Porventura são todos apóstolos? São todos profetas? São todos mestres? Fazem
todos milagres? Possuem todos o dom das curas? Todos falam línguas? Todos as
interpretam? Aspirai, porém, aos melhores dons. Aliás vou mostrar-vos um
caminho que ultrapassa todos os outros» (1 Cor 12, 28-31).
O próprio Lucas
afirma, na abertura do seu Evangelho: «Resolvi eu também, depois de tudo ter
investigado cuidadosamente desde a origem, expô-los [os factos que entre nós
se consumaram] a ti por escrito e pela sua ordem, caríssimo Teófilo, a fim
de reconheceres a solidez da doutrina em que foste instruído» (Lc 1,
3-4).
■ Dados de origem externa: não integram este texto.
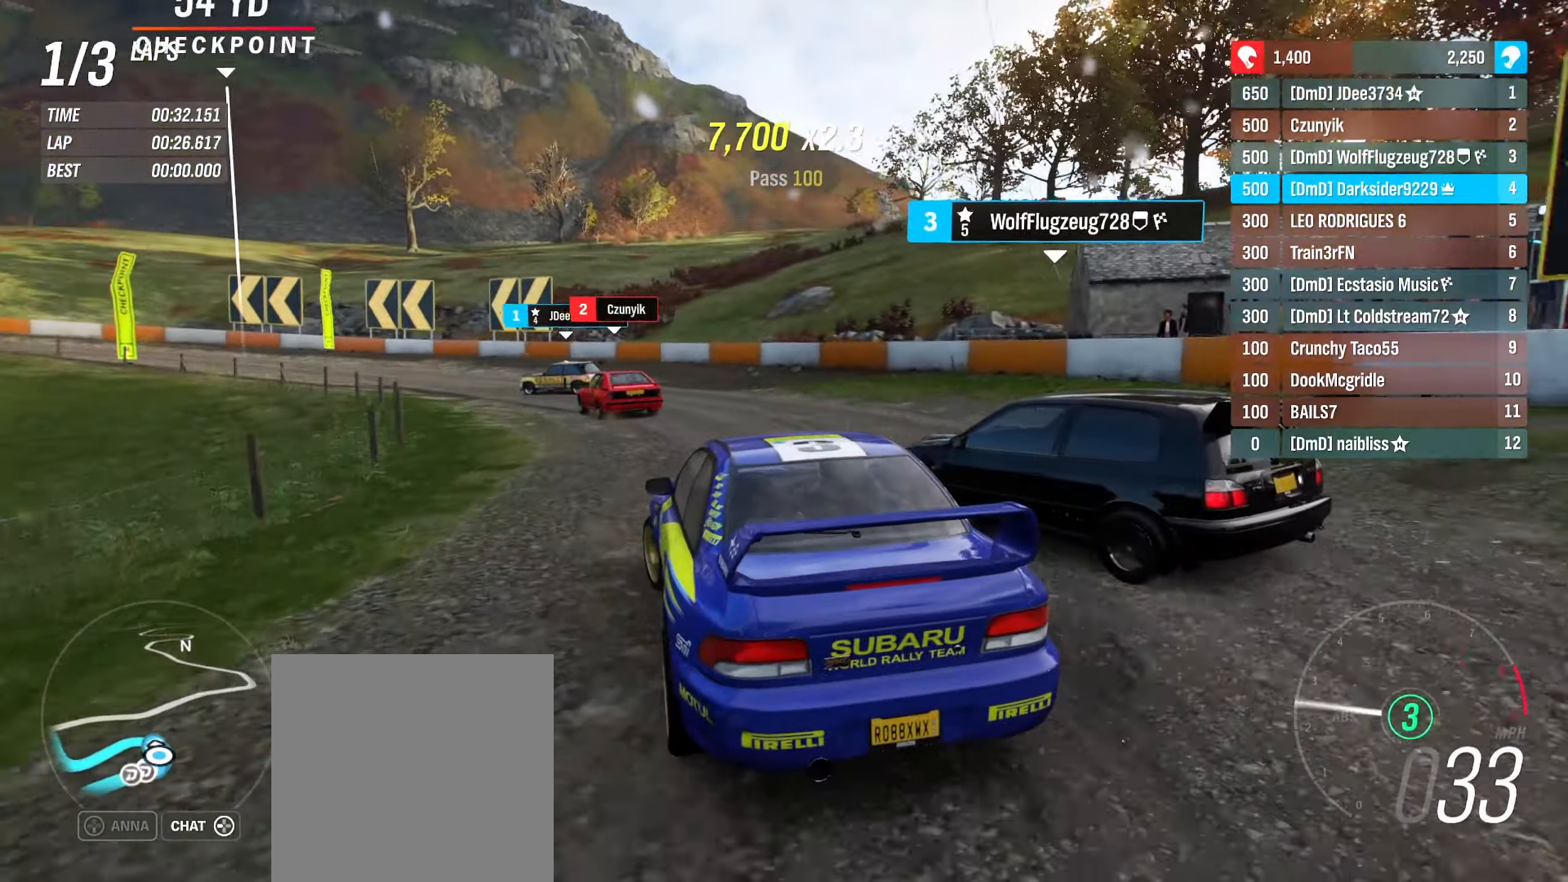
{"buttons": ["R2"], "left_stick": "left", "right_stick": "center", "events": [[200, "left_stick", "left"], [317, "left_stick", "center"], [417, "left_stick", "left"]]}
O evangelista parece bem ciente de estar a fornecer, com os seus
escritos, uma forma específica de ensinamento que permite dar solidez e vigor a
quantos já receberam o Batismo. E voltando ao mesmo tema, o apóstolo Paulo
recomenda aos Gálatas: «Mas quem está a ser instruído na Palavra esteja em
comunhão com aquele que o instrui, em todos os bens» (Gal 6, 6).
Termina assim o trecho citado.